Transcribed page contents ::

===

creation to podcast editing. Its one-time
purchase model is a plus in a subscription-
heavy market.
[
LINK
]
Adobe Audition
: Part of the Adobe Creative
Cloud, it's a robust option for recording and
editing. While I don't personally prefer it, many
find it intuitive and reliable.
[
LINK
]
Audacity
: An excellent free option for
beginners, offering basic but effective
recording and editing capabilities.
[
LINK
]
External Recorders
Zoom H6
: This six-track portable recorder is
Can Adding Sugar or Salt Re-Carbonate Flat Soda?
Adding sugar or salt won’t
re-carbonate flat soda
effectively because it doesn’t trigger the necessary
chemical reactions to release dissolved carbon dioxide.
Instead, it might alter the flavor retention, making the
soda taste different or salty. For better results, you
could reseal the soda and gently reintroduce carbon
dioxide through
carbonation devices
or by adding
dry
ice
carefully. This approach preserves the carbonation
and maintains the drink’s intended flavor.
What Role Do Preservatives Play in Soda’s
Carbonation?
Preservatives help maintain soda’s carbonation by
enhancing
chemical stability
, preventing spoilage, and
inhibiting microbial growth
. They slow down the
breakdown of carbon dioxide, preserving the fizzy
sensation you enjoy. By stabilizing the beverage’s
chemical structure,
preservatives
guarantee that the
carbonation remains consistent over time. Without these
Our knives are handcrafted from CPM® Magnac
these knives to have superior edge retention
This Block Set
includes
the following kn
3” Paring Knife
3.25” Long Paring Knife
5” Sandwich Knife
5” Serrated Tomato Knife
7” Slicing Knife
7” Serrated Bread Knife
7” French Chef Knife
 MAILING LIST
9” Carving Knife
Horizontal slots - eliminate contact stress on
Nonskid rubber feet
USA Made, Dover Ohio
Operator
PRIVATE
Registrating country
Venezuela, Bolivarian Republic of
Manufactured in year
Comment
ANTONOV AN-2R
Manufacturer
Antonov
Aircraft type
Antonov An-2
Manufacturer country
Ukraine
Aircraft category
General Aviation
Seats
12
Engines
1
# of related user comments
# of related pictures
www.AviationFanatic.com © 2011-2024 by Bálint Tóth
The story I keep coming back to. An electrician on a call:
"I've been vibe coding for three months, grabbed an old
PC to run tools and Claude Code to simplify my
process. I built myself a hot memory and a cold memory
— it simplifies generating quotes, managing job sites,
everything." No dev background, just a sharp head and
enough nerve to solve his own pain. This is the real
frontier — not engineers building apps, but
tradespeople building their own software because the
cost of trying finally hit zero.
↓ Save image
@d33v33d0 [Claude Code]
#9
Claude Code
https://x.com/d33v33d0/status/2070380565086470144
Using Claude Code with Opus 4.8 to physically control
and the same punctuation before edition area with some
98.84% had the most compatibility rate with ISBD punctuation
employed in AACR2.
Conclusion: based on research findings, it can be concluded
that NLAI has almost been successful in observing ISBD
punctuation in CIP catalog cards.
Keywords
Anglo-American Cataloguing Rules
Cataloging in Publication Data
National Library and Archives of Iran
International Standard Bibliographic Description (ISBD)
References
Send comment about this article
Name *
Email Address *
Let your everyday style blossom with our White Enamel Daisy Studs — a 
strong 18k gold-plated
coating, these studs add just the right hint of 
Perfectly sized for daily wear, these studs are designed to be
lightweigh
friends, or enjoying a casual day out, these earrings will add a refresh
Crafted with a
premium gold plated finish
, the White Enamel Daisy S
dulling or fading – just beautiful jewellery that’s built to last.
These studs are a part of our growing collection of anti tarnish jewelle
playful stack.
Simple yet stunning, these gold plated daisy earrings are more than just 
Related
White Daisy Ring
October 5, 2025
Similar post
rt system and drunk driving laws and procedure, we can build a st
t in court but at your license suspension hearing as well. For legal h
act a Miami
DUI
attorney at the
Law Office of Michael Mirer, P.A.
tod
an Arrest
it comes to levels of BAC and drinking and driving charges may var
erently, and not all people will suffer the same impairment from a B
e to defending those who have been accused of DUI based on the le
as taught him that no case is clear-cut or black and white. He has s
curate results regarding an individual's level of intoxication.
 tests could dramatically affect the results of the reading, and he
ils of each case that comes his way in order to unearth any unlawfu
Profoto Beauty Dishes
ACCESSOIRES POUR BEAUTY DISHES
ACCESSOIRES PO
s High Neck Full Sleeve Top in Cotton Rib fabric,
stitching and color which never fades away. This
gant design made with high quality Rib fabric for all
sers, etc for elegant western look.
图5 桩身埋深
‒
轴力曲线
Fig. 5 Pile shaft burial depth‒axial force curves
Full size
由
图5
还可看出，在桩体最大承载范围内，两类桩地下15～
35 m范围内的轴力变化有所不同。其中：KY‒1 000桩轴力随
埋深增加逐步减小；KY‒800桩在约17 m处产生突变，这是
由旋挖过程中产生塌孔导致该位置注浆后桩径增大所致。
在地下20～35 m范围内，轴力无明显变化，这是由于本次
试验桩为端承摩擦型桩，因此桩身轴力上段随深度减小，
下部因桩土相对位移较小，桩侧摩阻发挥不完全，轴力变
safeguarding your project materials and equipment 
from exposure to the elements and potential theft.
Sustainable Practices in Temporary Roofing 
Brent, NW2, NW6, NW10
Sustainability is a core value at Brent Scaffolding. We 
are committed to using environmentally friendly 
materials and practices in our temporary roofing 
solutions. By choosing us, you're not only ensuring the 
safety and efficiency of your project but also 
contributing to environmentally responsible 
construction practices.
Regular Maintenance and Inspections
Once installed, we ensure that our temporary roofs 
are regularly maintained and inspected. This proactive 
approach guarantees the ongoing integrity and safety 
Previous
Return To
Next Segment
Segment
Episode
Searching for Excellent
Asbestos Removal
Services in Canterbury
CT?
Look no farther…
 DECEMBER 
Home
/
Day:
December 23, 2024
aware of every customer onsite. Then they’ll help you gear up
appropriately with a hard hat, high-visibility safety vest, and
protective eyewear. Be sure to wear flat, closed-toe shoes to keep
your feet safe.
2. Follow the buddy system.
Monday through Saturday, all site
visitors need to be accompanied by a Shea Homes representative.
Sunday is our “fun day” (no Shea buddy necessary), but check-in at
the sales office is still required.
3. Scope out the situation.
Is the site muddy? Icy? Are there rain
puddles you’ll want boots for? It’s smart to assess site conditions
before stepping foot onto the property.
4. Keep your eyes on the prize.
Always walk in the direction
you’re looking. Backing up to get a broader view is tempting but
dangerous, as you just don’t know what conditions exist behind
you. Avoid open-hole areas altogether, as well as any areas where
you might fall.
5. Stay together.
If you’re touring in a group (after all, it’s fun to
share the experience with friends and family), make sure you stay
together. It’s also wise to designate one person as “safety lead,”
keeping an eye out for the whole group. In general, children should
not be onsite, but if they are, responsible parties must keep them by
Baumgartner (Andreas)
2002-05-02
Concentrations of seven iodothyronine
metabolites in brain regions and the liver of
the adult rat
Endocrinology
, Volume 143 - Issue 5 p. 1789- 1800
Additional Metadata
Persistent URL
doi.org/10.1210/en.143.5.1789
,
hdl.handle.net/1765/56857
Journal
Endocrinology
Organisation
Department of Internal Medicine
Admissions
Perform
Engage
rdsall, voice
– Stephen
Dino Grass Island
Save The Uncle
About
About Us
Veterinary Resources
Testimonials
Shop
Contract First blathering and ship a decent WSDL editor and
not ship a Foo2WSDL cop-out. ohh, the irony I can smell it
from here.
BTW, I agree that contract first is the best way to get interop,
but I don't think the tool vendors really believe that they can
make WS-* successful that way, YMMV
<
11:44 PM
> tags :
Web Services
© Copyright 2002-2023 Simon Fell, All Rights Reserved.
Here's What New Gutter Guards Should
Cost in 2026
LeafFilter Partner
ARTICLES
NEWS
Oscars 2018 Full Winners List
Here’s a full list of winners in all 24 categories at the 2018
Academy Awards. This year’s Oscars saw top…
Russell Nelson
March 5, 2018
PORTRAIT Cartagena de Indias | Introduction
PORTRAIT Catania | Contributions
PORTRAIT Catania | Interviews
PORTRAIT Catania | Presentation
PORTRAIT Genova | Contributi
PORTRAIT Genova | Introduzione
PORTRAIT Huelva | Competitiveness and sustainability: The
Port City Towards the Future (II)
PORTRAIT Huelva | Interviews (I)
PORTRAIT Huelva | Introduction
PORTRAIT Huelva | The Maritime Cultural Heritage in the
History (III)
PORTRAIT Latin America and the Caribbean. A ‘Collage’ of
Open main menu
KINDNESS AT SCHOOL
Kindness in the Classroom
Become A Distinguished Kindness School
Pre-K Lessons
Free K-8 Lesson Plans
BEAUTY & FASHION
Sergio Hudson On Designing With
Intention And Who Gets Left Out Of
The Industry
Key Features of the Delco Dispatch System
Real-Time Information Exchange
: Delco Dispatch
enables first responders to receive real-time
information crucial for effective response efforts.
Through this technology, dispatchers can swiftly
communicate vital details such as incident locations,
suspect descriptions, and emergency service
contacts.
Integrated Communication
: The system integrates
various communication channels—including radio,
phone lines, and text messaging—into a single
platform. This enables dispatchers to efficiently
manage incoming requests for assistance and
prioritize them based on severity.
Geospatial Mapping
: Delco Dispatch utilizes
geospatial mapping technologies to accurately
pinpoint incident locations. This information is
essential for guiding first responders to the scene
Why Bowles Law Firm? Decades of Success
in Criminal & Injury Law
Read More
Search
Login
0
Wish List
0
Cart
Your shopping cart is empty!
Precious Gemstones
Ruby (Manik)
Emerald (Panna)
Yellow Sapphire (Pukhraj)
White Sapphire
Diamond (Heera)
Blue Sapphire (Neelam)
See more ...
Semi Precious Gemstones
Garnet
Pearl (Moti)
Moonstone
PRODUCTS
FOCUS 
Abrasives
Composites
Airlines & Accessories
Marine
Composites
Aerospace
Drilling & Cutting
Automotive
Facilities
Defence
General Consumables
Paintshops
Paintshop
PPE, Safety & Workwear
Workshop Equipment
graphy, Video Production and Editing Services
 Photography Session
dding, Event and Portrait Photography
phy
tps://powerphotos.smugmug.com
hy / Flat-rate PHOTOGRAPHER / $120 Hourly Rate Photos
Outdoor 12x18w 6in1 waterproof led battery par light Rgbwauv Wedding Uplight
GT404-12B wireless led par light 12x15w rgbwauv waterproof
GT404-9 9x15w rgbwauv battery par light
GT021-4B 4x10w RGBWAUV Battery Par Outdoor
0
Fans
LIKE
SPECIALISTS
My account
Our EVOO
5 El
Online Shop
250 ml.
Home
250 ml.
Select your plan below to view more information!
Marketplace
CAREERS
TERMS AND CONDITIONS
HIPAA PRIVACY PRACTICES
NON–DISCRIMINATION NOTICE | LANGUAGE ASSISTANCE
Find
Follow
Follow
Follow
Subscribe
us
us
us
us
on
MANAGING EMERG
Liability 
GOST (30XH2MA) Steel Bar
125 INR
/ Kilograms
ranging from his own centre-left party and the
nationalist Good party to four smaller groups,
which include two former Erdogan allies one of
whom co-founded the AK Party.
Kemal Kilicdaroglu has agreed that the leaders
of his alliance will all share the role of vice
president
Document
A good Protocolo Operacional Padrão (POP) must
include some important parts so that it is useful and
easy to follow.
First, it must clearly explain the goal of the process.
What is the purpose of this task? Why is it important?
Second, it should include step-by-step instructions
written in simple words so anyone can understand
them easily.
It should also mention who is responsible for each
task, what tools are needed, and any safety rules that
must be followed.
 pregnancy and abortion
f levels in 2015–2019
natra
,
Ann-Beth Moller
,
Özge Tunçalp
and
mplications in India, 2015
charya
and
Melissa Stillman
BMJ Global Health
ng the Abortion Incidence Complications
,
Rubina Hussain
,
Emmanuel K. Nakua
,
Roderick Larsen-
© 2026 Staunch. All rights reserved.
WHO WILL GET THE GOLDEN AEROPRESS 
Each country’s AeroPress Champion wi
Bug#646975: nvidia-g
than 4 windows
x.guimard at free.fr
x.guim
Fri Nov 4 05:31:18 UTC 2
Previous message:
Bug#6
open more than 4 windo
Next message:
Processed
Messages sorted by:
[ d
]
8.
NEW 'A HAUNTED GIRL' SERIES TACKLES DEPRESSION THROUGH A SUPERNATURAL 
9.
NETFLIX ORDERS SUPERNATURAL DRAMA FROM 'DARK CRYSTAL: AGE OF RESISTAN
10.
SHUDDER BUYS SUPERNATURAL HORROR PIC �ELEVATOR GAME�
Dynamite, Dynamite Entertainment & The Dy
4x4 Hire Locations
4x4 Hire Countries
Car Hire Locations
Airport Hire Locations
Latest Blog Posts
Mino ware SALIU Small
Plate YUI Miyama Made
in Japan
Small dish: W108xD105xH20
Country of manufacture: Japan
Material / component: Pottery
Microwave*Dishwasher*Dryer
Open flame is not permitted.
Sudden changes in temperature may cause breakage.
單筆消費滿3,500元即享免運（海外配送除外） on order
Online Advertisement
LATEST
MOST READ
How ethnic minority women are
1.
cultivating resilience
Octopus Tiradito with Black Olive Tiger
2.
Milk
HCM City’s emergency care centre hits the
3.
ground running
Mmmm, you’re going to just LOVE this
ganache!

===

About this exercise ::
Copy out each line of the entries where the word "could" is found.

Response area ::
could reseal the soda and gently reintroduce carbon
 tests could dramatically affect the results of the reading, and he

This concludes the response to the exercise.